The college was then known for organizing cultural events. Acting school theater often attend the ceremony to celebrate the city. Such was the case every time the Bydgoszcz governor was coming to his castle.
A greater cultural event was even prepared in 1734 by young people and professors in honor of King Stanislaw Leszczynski riding to Gdansk.

=== Partitions of Poland (1772–1918) ===
Following the First Partition of Poland signed in St. Petersburg on August 5, 1772, Bydgoszcz was annexed by Prussia. In the following year the College of Bydgoszcz was converted into a gymnasium. The defeat of Prussia by Napoleon in 1806 lead to the creation of the Duchy of Warsaw, and on February 19, 1807, the takeover of Bydgoszcz under Polish rule became official. The city became the capital of a department (an administrative unit).
Within the newly established College — so called Central School- a department of Polish language was created.
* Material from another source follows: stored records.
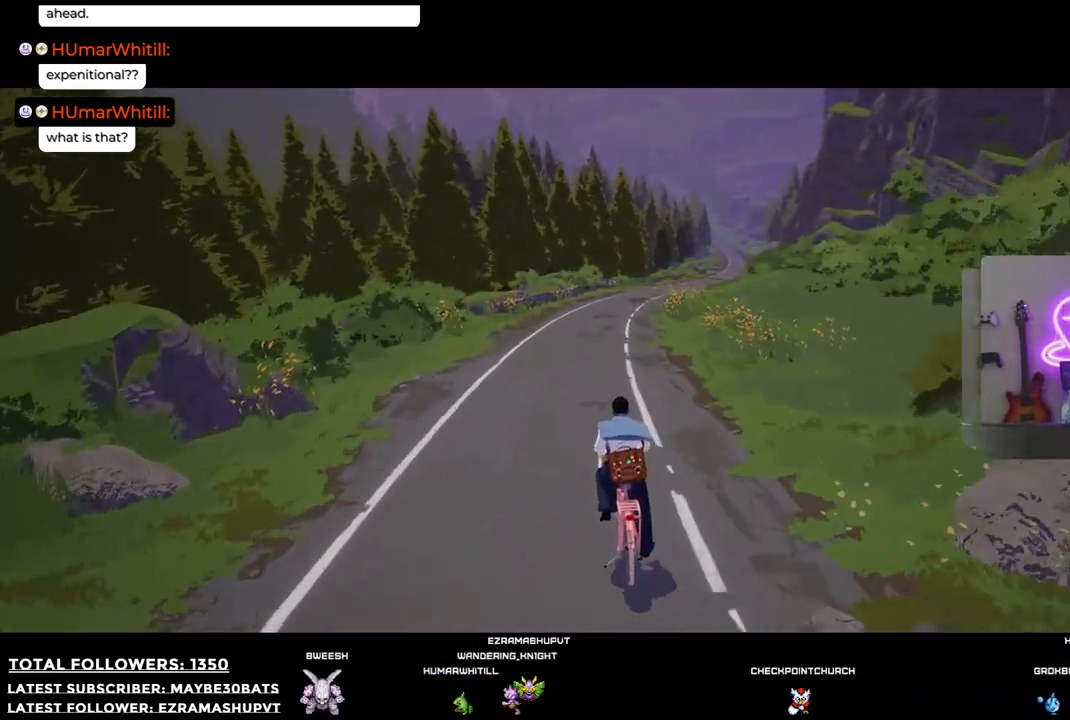
{"buttons": [], "left_stick": "up", "right_stick": "center", "events": [[256, "right_stick", "right"], [458, "right_stick", "center"]]}
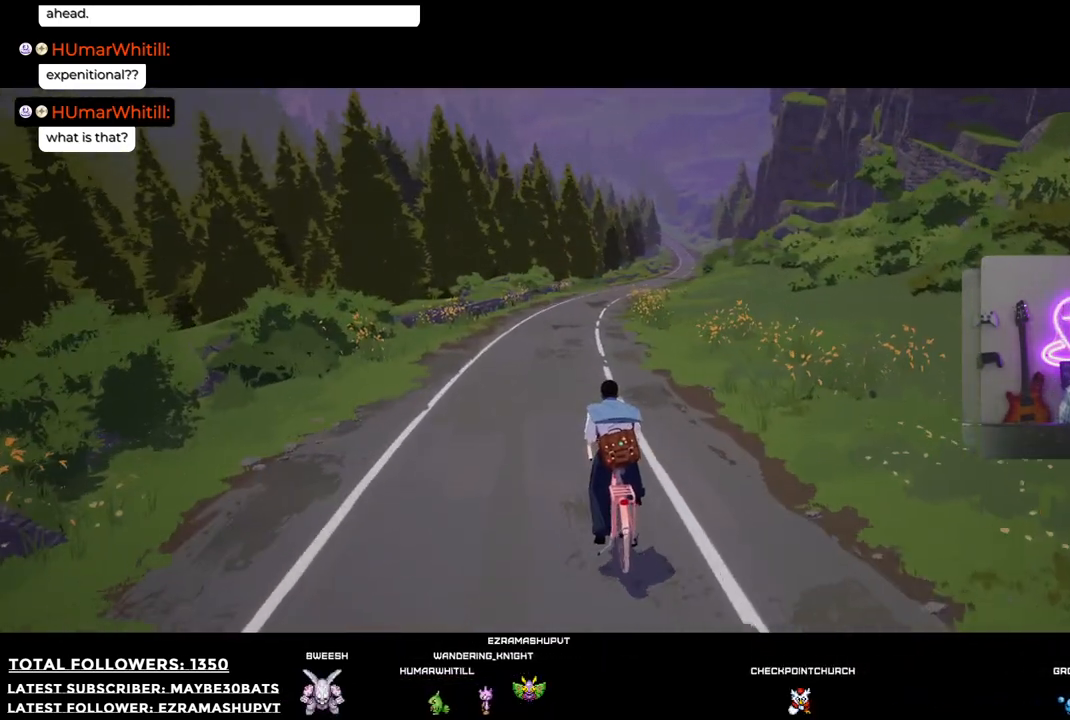
{"buttons": [], "left_stick": "up", "right_stick": "center", "events": []}
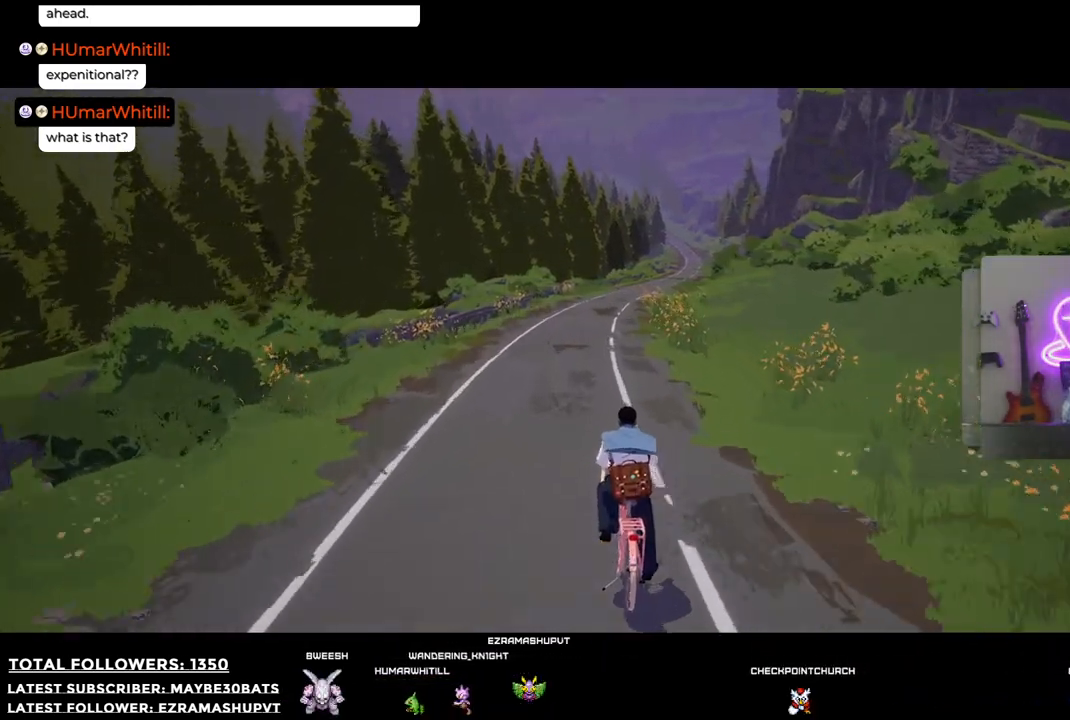
{"buttons": [], "left_stick": "up", "right_stick": "center", "events": [[202, "R2", "down"], [495, "R2", "up"]]}
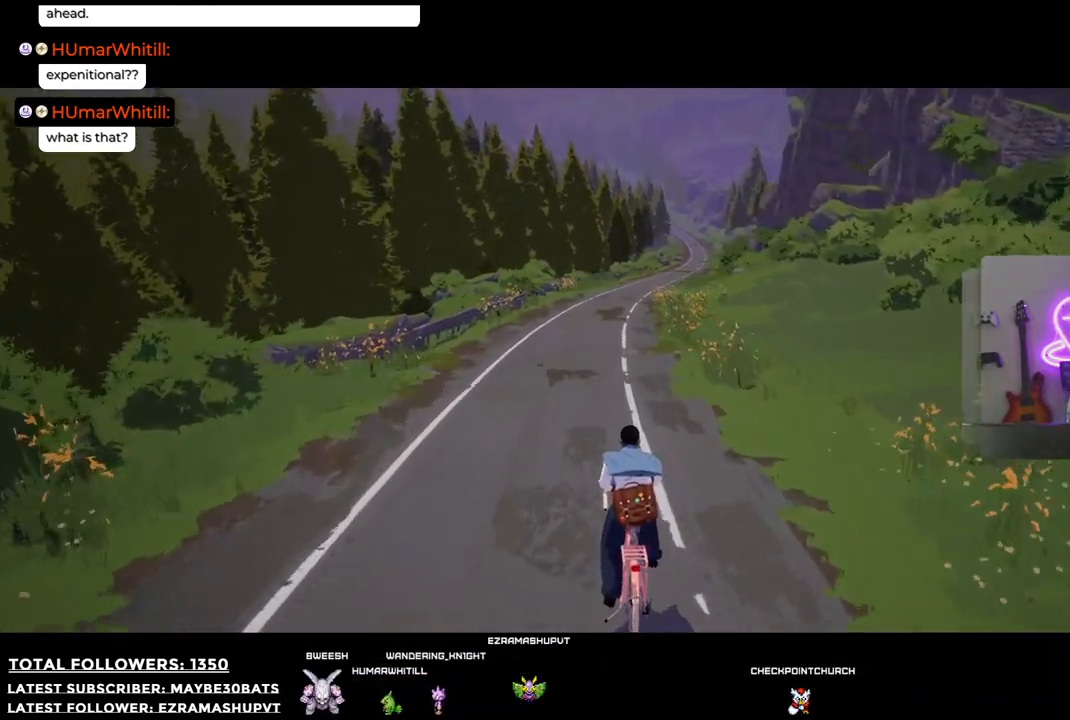
{"buttons": [], "left_stick": "up", "right_stick": "up-right", "events": [[330, "right_stick", "up-right"]]}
The opening took place on 11 September 1808, during a ceremony where representatives of administrative department and military were present. The building, devastated by the previous war, was repaired with founds from the Board of Education Duchy of Warsaw and other contributions. At the same time, townspeople raised money to pay the salaries of the 6 professors. In September 1808, the school received 50 students. After a few years, the renown dignity of the Central School took over the old and successful High School in Toruń. During this period, the University of Bydgoszcz was deeply transformed into a real establishment of higher education. In September 1812, the famous writer and politician Julian Ursyn Niemcewicz visited the institution.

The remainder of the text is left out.